Desconhecem-se por quanto tempo estas instalações se mantiveram na posse da família após a morte de António José Sampaio, tendo como certo que desde finais do século XIX, João Gomes Silvestre, conhecido por "João Marcela", natural de Ovar, surge como proprietário do estaleiro da Mutela, partilhando a sua direcção com o irmão Bernardino Gomes Silvestre.
Em 1917, ainda na posse dos mesmos industriais, o estaleiro mantinha as mesmas confrontações do aforamento primitivo, apenas acrescido da serventia, para arrecadação de ferramentas, de um moinho de maré que era propriedade dos herdeiros dos Condes de Mesquitela, e se encontrava desactivado.

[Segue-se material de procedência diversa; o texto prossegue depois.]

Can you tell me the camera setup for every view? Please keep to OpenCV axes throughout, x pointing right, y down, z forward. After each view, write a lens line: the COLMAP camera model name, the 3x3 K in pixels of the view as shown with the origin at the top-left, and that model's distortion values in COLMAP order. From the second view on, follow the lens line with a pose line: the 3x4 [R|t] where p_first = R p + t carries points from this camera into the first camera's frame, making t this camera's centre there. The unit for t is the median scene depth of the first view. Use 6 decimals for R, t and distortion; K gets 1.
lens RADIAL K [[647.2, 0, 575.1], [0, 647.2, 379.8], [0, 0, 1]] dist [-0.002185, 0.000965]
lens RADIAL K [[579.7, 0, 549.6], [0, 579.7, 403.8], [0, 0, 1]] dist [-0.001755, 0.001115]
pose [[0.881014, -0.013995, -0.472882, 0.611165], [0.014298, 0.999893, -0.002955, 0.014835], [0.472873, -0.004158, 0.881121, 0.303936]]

O estaleiro dos "Silvestres" funcionou até 1947, ano em que teve lugar um processo de expropriações, tendo por objectivo a abertura do troço da Estrada Nacional n.° 10, ligando Cacilhas à Cova da Piedade. Com este estaleiro naval desapareceram muitos outros que se situavam nas imediações, como os de Manuel Caetano, Américo Cravidão, Francisco Cavaco, João Fialho, Joaquim Maria da Silva, ou Pedro Lopes e Serafim Matos, transferindo-se alguns para o concelho do Seixal enquanto outros simplesmente deram por terminada a sua actividade.

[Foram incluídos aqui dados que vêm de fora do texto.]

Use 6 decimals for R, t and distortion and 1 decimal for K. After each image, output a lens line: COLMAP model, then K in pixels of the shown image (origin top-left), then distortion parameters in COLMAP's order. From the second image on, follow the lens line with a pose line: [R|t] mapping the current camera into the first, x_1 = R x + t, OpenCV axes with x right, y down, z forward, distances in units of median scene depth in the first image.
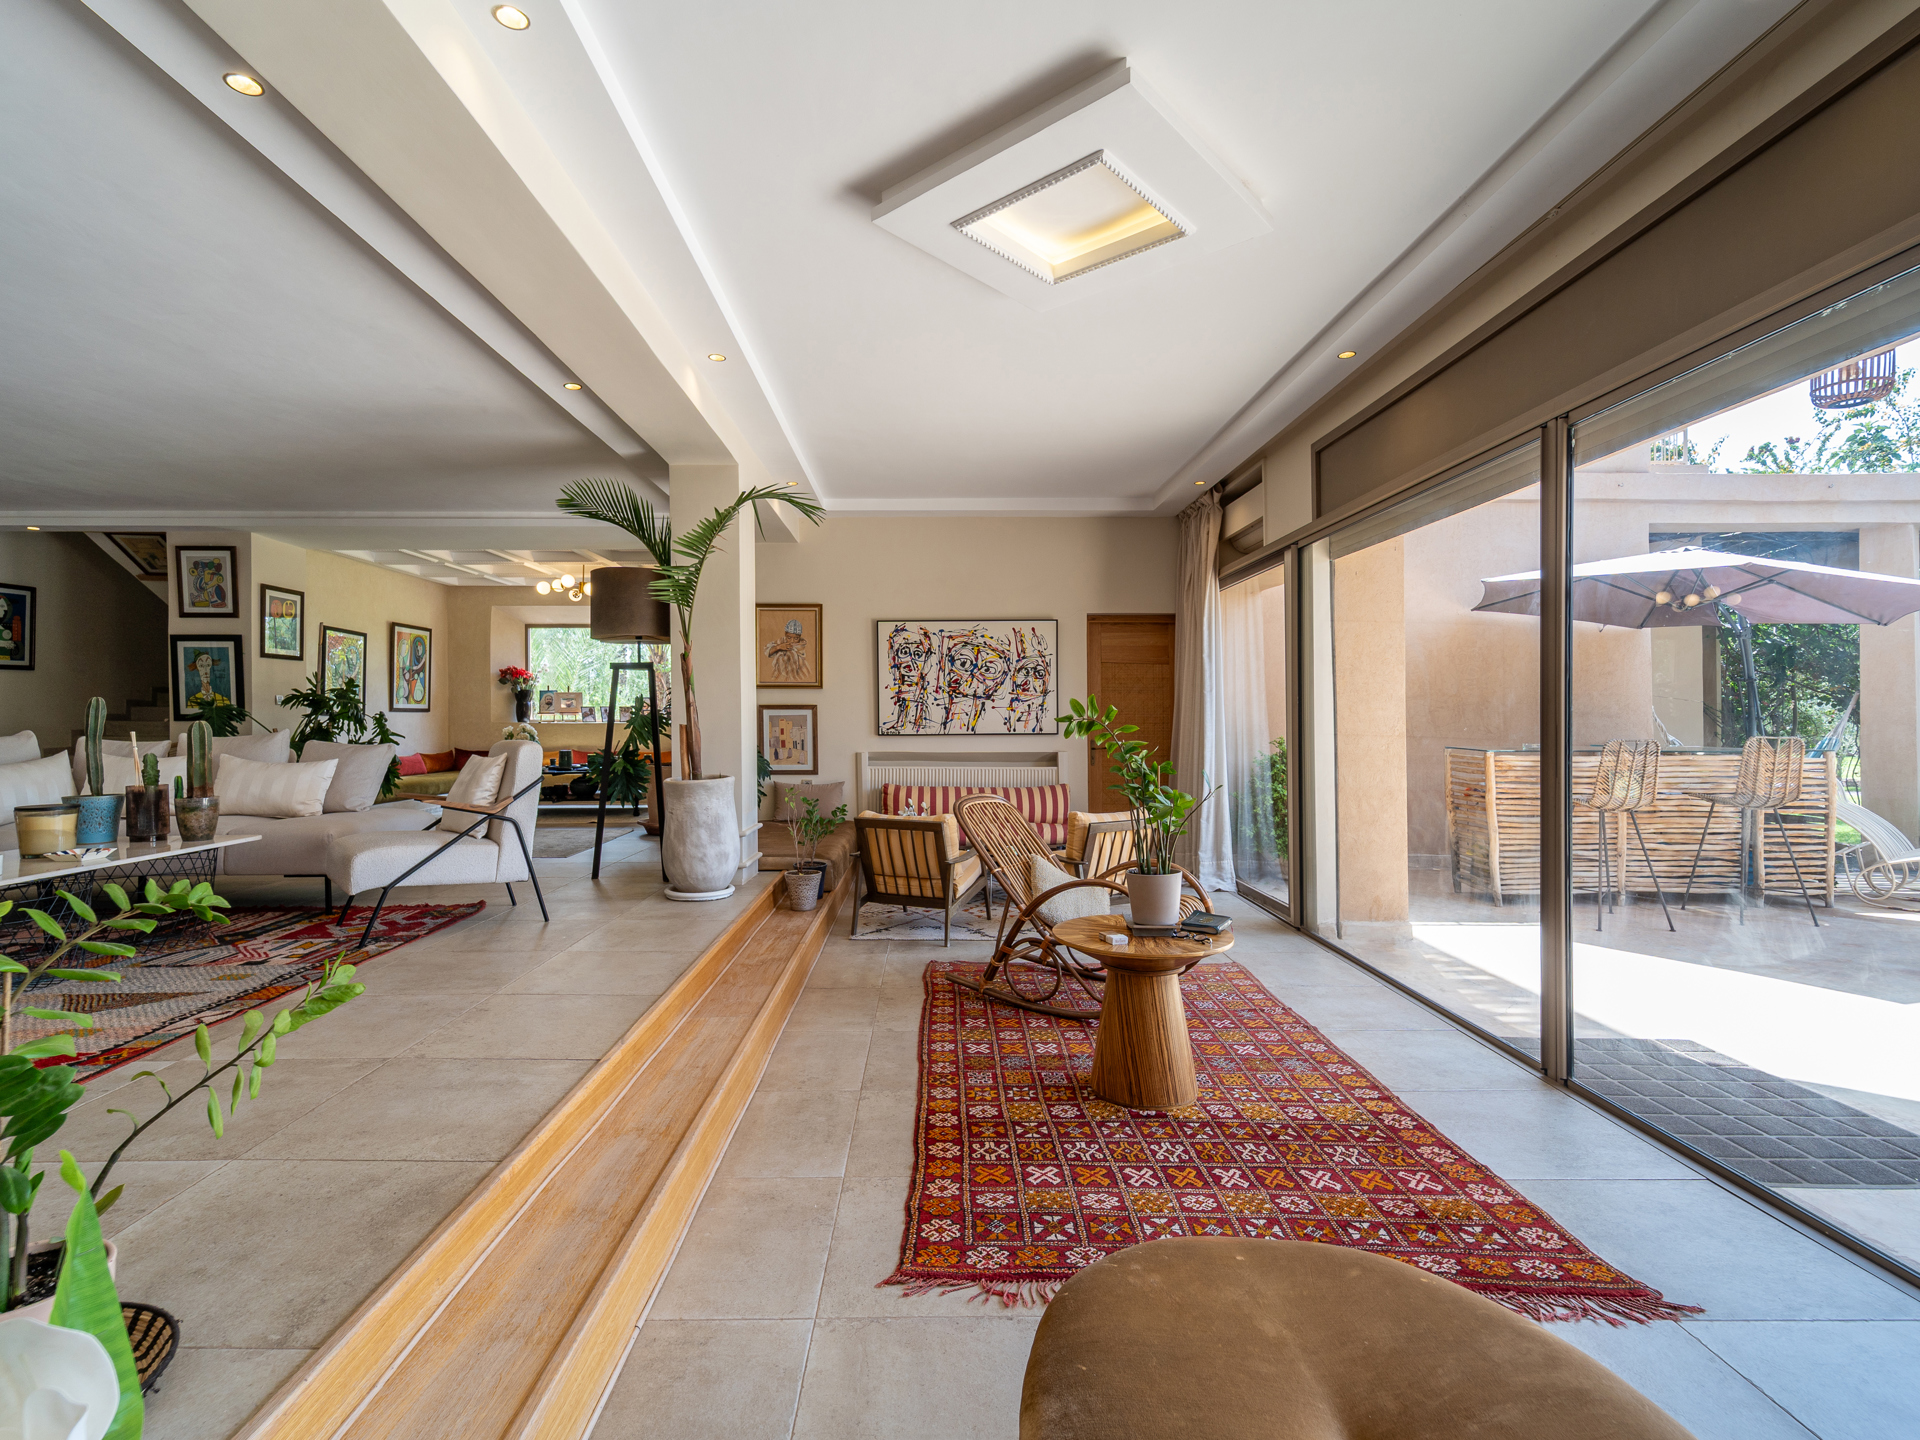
lens RADIAL K [[879.4, 0, 947.3], [0, 879.4, 710.5], [0, 0, 1]] dist [0.001918, 0.000399]
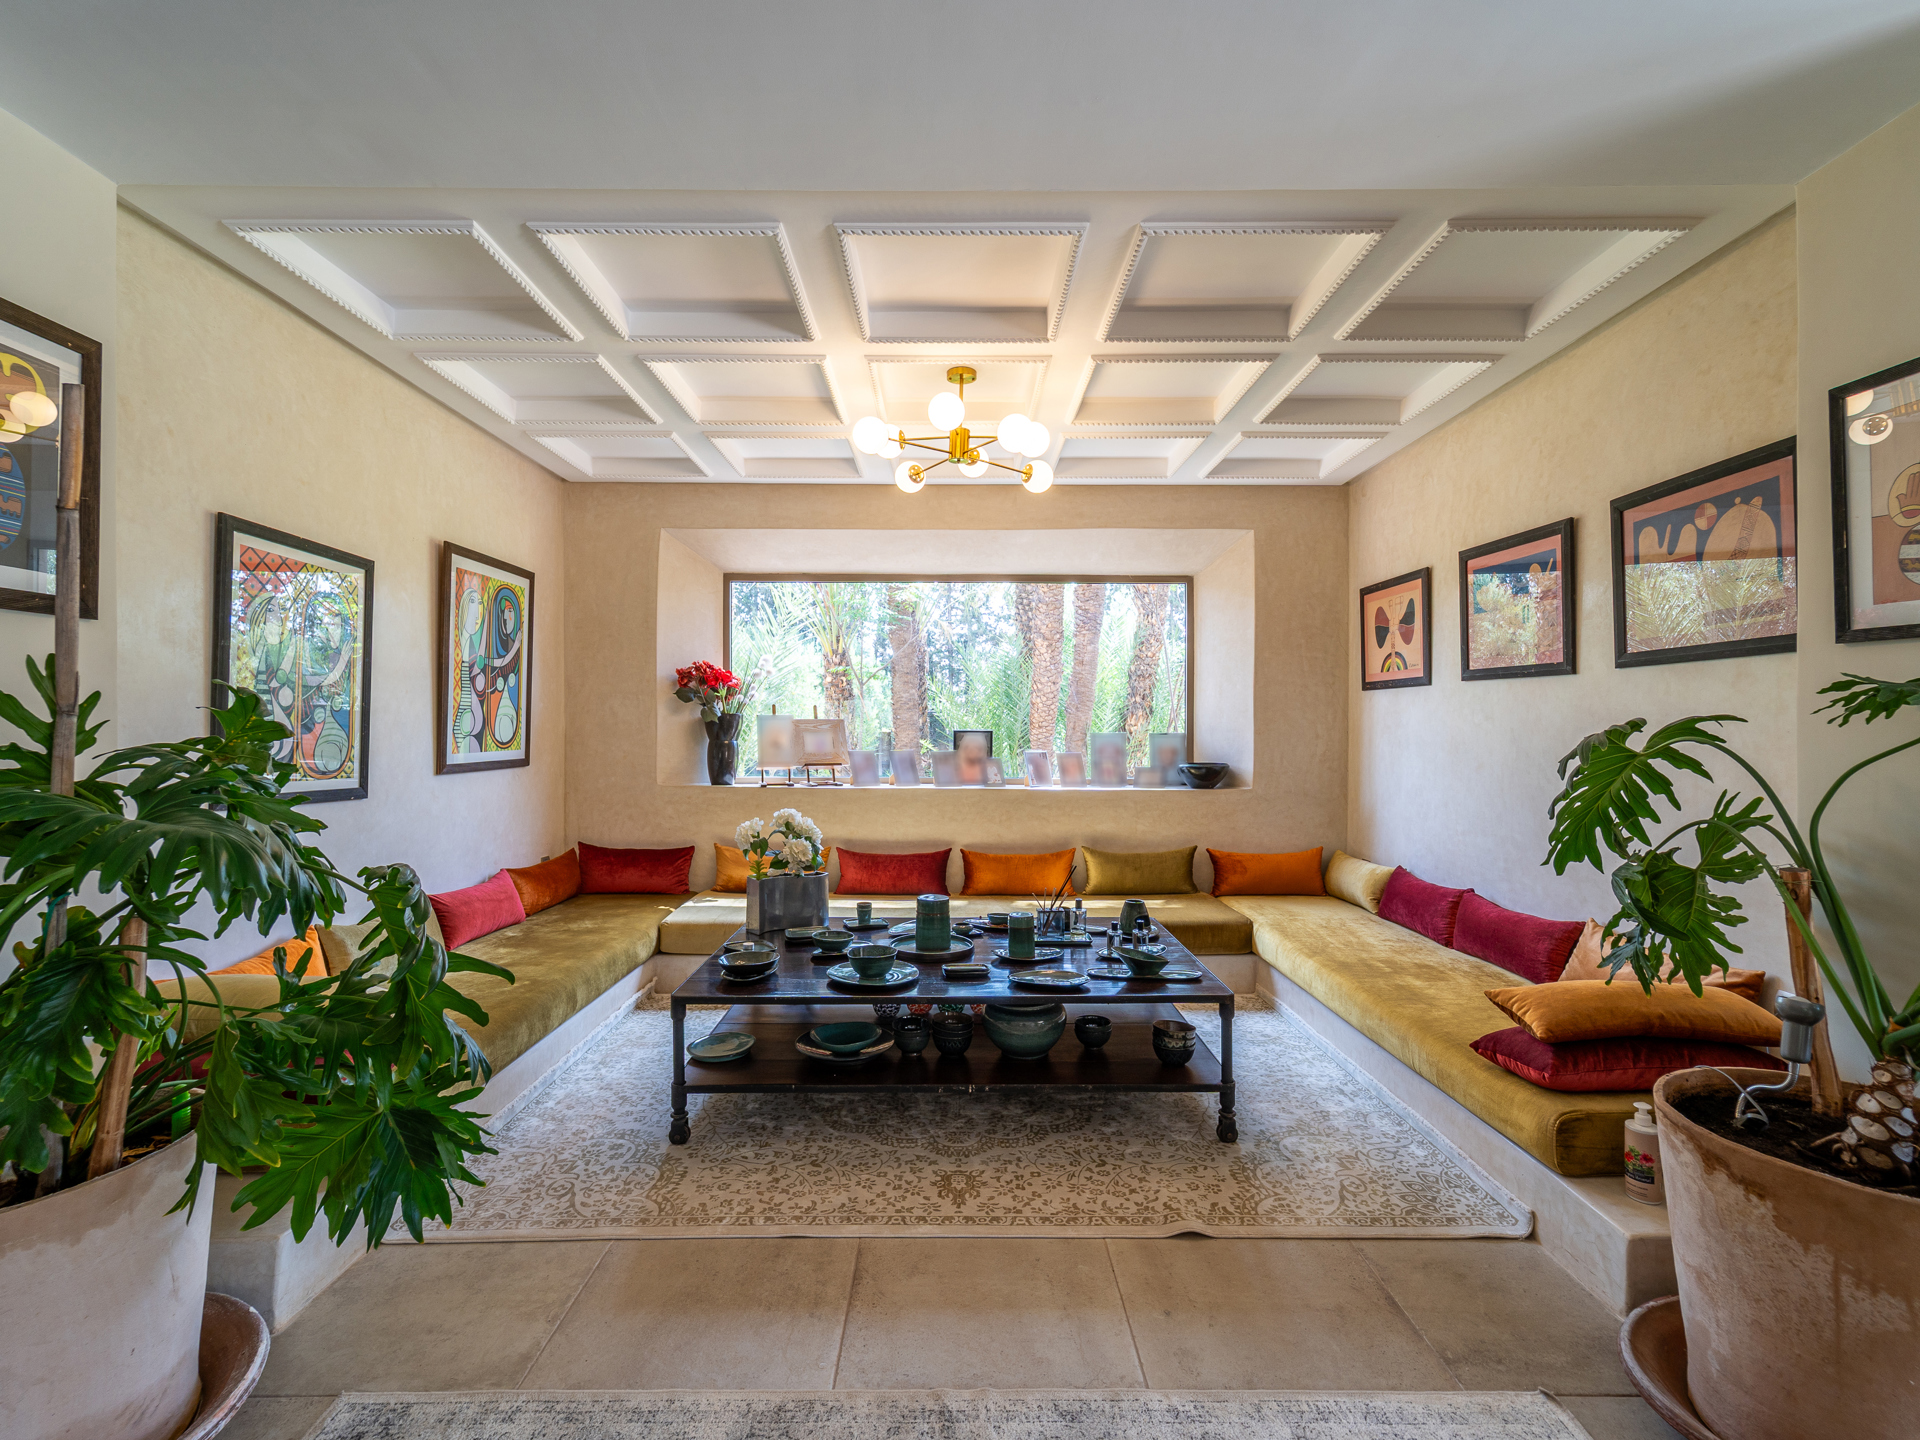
lens RADIAL K [[879.4, 0, 960.2], [0, 879.4, 716.7], [0, 0, 1]] dist [0.001918, 0.000399]
pose [[0.999556, 0.005300, -0.029331, -0.366742], [-0.005418, 0.999978, -0.003922, -0.022171], [0.029310, 0.004079, 0.999562, 0.579849]]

Supomos que na origem da fixação de tão elevado número de oficinas navais na Outra Banda, estarão as obras do aterro do Porto de Lisboa, que nos finais do século XIX expulsaram das praias de Santos mais de duas dezenas de estaleiros artesanais de gestão familiar, a que se vieram juntar mais tarde muitos outros que subsistiam na Junqueira, encerrados compulsivamente pelos mesmos motivos.

IV

Em 10 de Junho de 1865, António José Sampaio procede à escritura do aluguer de um pedaço de salgado na Praia da Lapa, em Cacilhas, para aí construir um estaleiro de maiores dimensões que aqueles que possuía nas proximidades da Quinta do Outeiro e no lugar da Mutela. Em 17 de Dezembro de 1872, aquele industrial paga à Câmara Municipal de Almada, pelo foro do referido salgado situado em Cacilhas, a importância de vinte e dois mil e quinhentos réis.
Durante duas décadas, serão construídas e reparadas naquele estaleiro imensas embarcações e navios de tonelagem variável, em madeira e aço, até que, em 31 de Dezembro de 1893, o estaleiro é vendido à firma Parry & Son, por noventa contos de réis, confirmando-se a transacção por escritura de 15 de Julho de 1899.
A firma H. Parry tinha sua sede na Boa-Vista, em Lisboa, possuindo porém umas instalações navais no lugar do Ginjal, junto à "Praia das Lavadeiras", no sopé do morro em que assenta o castelo de Almada.